**Liste des consignes**
**A.** Recopiez le passage de l'entretien sur le budget européen qui commence aux mots « Effectivement, le Parlement » et s'arrête après les mots « institutions financières, etc. ».
**B.** Selon l'entretien sur le budget européen, quelle somme supplémentaire le Parlement réclame-t-il sur la période ?

Les négociations sur le cadre financier pluriannuel (CFP) 2021-2027, c’est-à-dire le budget de l’Union, entre les Vingt-Sept et le Parlement européen sont bloquées. Réuni à Bruxelles les 15 et 16 octobre, le Conseil européen des chefs d’Etats et de gouvernement a refusé de l’augmenter comme le demande le seul organe de l’Union élu au suffrage universel. Entretien avec la députée européenne LREM Valérie Hayer (membre du groupe politique Renew), 34 ans, l’une des rapporteures sur les questions budgétaires, qui se montre très critique de l’attitude des Etats membres.

Le message des gouvernements est clair : le CFP qu’ils ont négocié en juillet est à prendre ou à laisser !

L’Allemagne, qui exerce la présidence semestrielle tournante du Conseil des ministres de l’Union, ne nous avait pas laissé beaucoup d’espoir. Après sept séances de négociations, elle nous a seulement proposé une augmentation de 9 milliards d’euros du cadre financier pluriannuel sur une enveloppe totale de 1 074 milliards d’euros ! Or, le Parlement demande 39 milliards d’euros de plus sur la période afin de renforcer 15 programmes communautaires comme Erasmus, la recherche, la défense ou encore la santé, qui ont été sacrifiés par les Etats en comparaison de l’ambition initiale de la Commission. Mais les négociations ne sont pas terminées ! Nous allons adapter nos demandes : il y a des moyens de renforcer le budget, notamment en recourant aux flexibilités entre les catégories de dépenses ou en affectant le produit des amendes sanctionnant les pratiques anticoncurrentielles au budget alors qu’aujourd’hui elles servent à diminuer le montant des contributions nationales, ce qui est un non-sens.

Parmi les exigences du Parlement, il y a la création de nouvelles «ressources propres», c’est-à-dire d’impôts européens qui permettraient d’abonder le budget sans passer tous les sept ans par un accord unanime des Etats membres.

Effectivement, le Parlement a averti dès 2018 qu’il ne donnerait pas son accord à un nouveau CFP sans nouvelles ressources propres. C’est la mère de toutes les batailles puisque ces ressources appartiendront en propre à l’Union. Elles permettront aussi soit de poursuivre un objectif environnemental, comme la contribution sur les plastiques non recyclables que les Vingt-Sept ont décidé de créer lors de leur sommet de juillet ou le prélèvement carbone sur les entreprises non européennes qui ne respectent pas nos normes, soit de faire payer ceux qui ne paient pas leur juste part d’impôt, notamment en taxant les grands acteurs du numérique, les institutions financières, etc.

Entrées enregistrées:
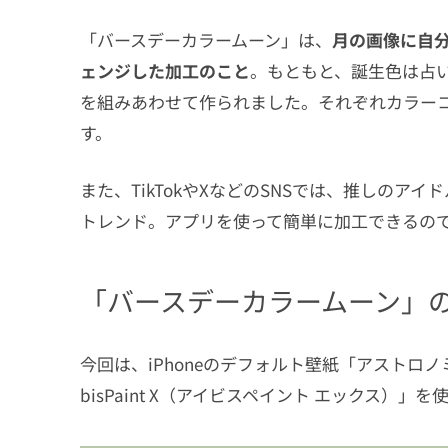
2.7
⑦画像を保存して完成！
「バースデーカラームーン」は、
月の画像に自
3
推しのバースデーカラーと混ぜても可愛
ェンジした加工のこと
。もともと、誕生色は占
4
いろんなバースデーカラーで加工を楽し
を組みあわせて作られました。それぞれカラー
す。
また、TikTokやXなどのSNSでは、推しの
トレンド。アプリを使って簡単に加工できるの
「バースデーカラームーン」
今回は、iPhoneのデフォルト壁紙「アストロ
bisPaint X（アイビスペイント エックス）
* * *
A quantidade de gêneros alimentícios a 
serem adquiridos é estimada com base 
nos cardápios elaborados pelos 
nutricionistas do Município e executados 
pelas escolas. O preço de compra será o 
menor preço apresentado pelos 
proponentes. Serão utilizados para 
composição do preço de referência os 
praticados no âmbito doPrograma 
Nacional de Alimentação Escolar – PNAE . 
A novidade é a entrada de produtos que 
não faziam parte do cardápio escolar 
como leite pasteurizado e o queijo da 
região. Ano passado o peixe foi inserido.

**Réponses par point**
**A.**
Effectivement, le Parlement a averti dès 2018 qu’il ne donnerait pas son accord à un nouveau CFP sans nouvelles ressources propres. C’est la mère de toutes les batailles puisque ces ressources appartiendront en propre à l’Union. Elles permettront aussi soit de poursuivre un objectif environnemental, comme la contribution sur les plastiques non recyclables que les Vingt-Sept ont décidé de créer lors de leur sommet de juillet ou le prélèvement carbone sur les entreprises non européennes qui ne respectent pas nos normes, soit de faire payer ceux qui ne paient pas leur juste part d’impôt, notamment en taxant les grands acteurs du numérique, les institutions financières, etc.

**B.** Le Parlement demande 39 milliards d'euros de plus.